Dr. Freud'a genç bir kadın, Bertha Pappenheim yaklaştı. Hasta, ortaya çıkan ve sonra kaybolan bilinmeyen bir hastalığın semptomlarının ortaya çıkmasından şikayet etti. Berta zaman zaman korkunç migrenler yaşadı, elleri uyuştu ve ellerini çekiyor gibiydi, görme ile ilgili sorunlar vardı ve bazen ona duvarlar tam başının üzerine çökecekmiş gibi görünüyordu. Olan her şeyin görünür bir fiziksel nedeni yoktu.

Freud'un öğretmeni Dr. Breuer bu hastanın tedavisini üstlendi. Kızın hayatındaki bazı travmatik olayları hatırlamasına ve yeniden yaşamasına yardımcı oldu. Bu tür bir terapi sırasında bazı başarılar kaydedildi ve Dr. Breuer, Bertha'yı meslektaşı ve öğrencisi Sigmund Freud'a yönlendirdi. Bu vaka öyküsü daha sonra 1895'te yayınlanan "Histeri Üzerine Bir Araştırma" kitabına dahil edildi. Etik nedenlerle, hastanın gerçek adı takma isimle değiştirildi - Anna O.

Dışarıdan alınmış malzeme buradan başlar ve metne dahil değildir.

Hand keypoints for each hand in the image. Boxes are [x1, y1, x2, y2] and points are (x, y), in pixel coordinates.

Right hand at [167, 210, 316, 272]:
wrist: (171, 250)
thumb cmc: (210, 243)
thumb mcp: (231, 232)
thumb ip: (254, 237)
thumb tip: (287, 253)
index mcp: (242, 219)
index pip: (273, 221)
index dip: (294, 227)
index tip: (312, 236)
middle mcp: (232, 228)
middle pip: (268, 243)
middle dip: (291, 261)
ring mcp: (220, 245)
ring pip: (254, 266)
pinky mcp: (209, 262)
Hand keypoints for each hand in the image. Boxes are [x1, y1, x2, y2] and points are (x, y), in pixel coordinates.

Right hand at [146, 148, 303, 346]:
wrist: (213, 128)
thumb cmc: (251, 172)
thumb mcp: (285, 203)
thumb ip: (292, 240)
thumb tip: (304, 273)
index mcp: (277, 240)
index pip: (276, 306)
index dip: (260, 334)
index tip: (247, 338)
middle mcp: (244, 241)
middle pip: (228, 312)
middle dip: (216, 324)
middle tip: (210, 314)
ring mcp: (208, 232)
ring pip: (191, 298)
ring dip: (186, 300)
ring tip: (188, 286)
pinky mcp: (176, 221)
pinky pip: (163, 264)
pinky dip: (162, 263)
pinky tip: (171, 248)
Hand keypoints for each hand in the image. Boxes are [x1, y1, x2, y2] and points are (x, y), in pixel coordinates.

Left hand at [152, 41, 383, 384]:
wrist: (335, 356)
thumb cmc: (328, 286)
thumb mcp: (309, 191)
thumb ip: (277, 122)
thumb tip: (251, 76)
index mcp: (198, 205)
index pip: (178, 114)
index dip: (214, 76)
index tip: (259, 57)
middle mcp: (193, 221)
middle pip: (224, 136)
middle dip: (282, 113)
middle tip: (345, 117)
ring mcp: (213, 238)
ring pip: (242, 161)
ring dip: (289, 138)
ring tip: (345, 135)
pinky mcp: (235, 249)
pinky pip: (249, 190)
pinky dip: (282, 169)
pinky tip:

Sigmund Freud'un psikanalitik kuramı böyle doğdu.

histeri nedir

Bertha Pappenheim'a histeri teşhisi kondu. Ona işkence eden tüm semptomlar, vücudun bir hastalığının değil, endişe verici bir zihin durumunun sonucuydu. Genç kadın, babasıyla olan ilişkisinde çok sert değişiklikler yaşadı ve ardından babası öldü ve Freud, tüm acı verici düşüncelerin bedensel durumuna yansıdığı sonucuna vardı.

Bununla birlikte, o hastalık günlerinde her şey “popüler” bir hikayenin tanımıyla sona erseydi, bir bilim adamı bilim adamı olmazdı. Freud daha da ileri gitti ve birkaç klinik vakaya dayanarak, insan ruhunun çeşitli seviyelerde var olduğu sonucuna vardı. Freud'un kişilik teorisi böyle ortaya çıktı.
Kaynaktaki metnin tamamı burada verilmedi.